TASK DIRECTIONS =>
Print the lines below exactly, from the first one through the line holding "Rank the categories", inclusive. Leave the pictures out.

AVAILABLE DATA =>
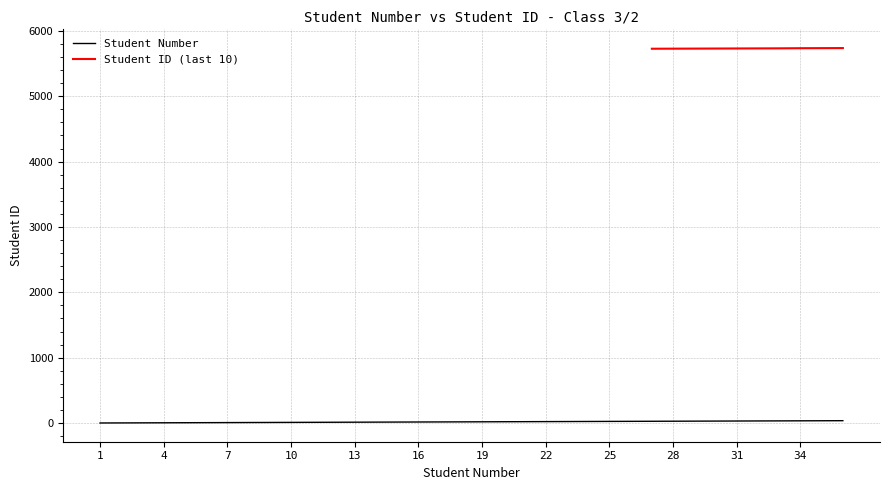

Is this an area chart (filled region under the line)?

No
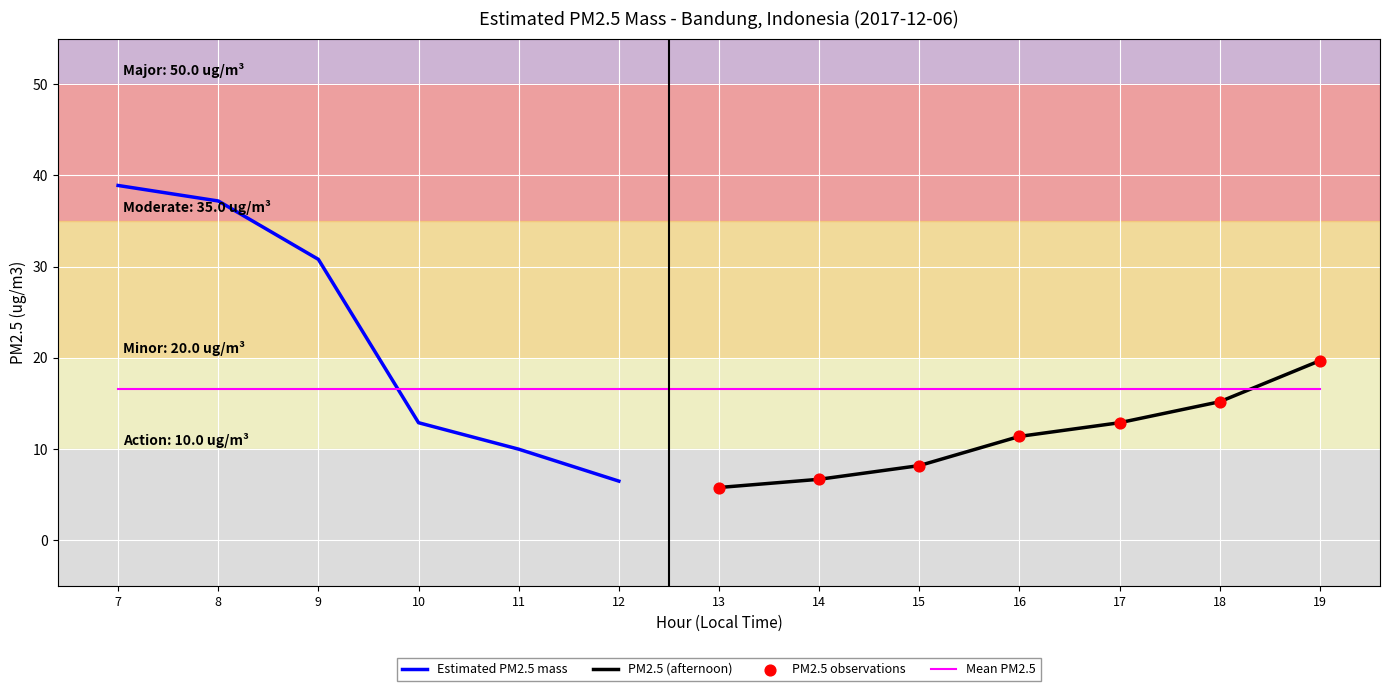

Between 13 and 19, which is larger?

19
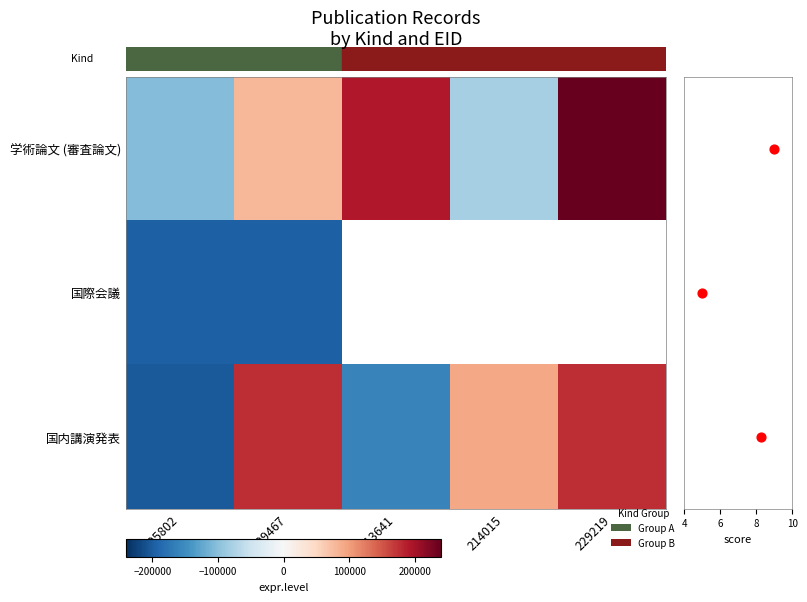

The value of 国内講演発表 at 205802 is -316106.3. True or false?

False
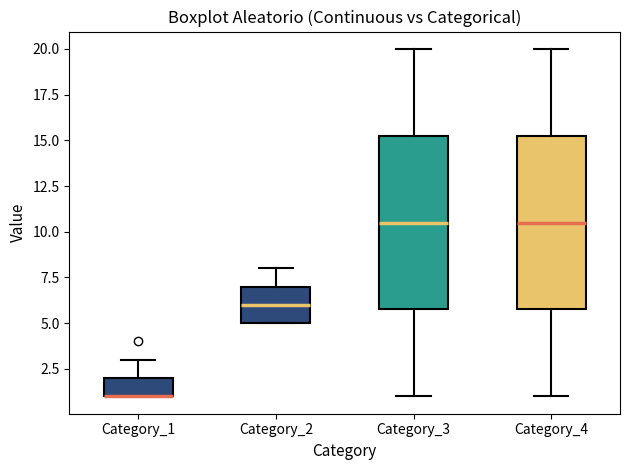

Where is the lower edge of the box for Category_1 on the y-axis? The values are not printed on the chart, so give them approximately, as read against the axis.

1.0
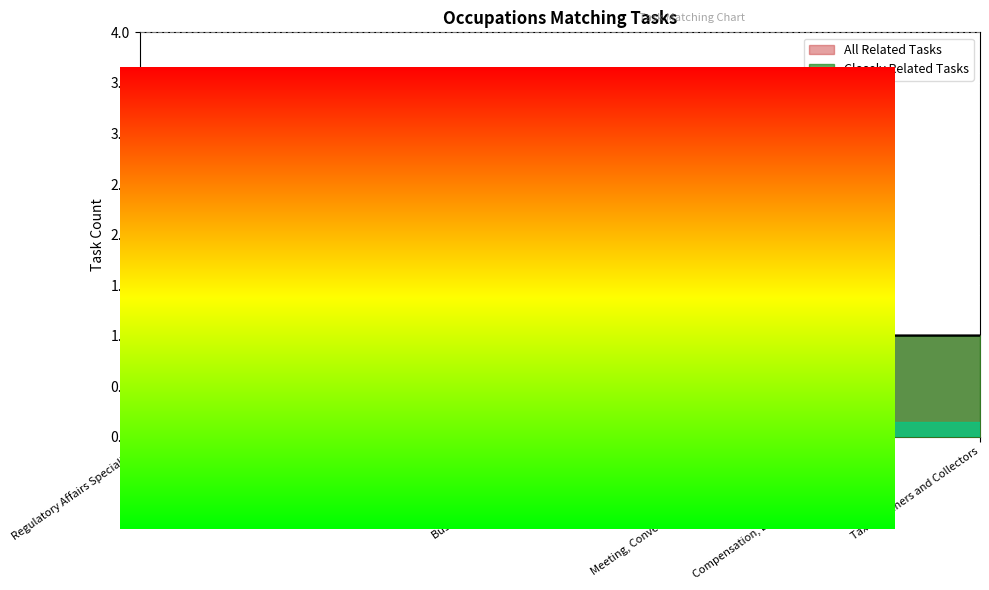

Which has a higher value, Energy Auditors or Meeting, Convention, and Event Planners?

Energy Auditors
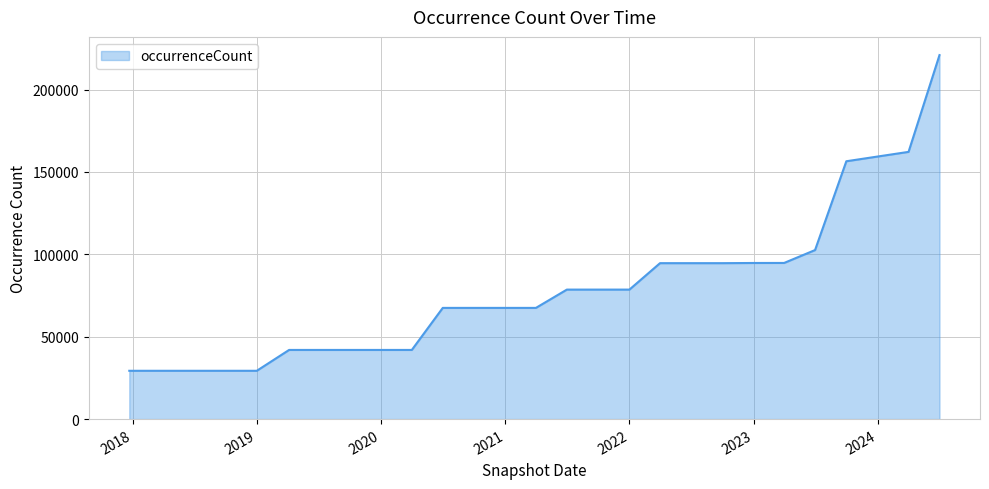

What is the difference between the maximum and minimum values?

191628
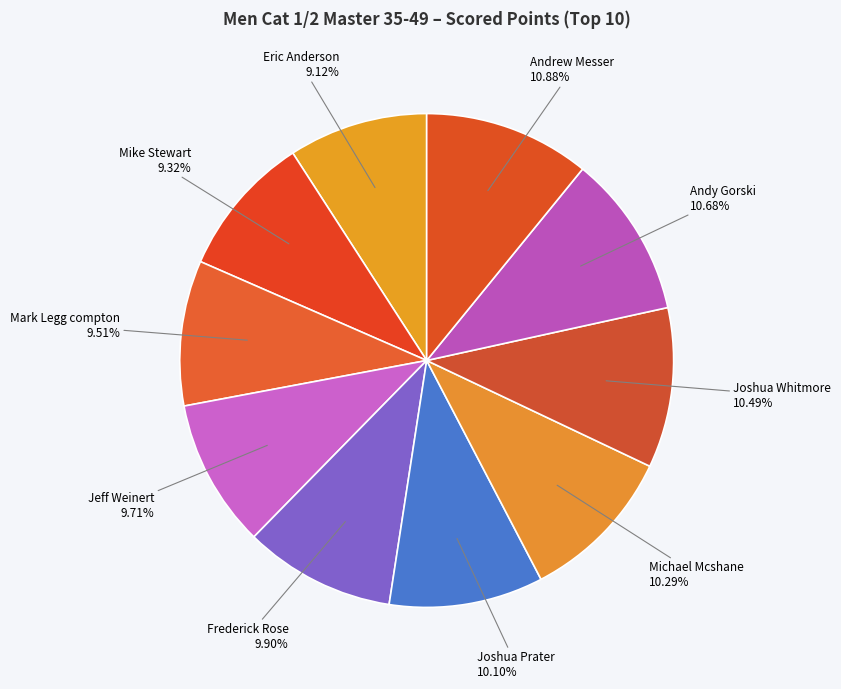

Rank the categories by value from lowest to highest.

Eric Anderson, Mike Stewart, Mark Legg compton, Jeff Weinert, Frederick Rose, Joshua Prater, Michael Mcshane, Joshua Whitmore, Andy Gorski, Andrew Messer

TASK RESPONSE =>
Is this an area chart (filled region under the line)?

No

Between 13 and 19, which is larger?

19

The value of 国内講演発表 at 205802 is -316106.3. True or false?

False

Where is the lower edge of the box for Category_1 on the y-axis? The values are not printed on the chart, so give them approximately, as read against the axis.

1.0

Which has a higher value, Energy Auditors or Meeting, Convention, and Event Planners?

Energy Auditors

What is the difference between the maximum and minimum values?

191628

Rank the categories by value from lowest to highest.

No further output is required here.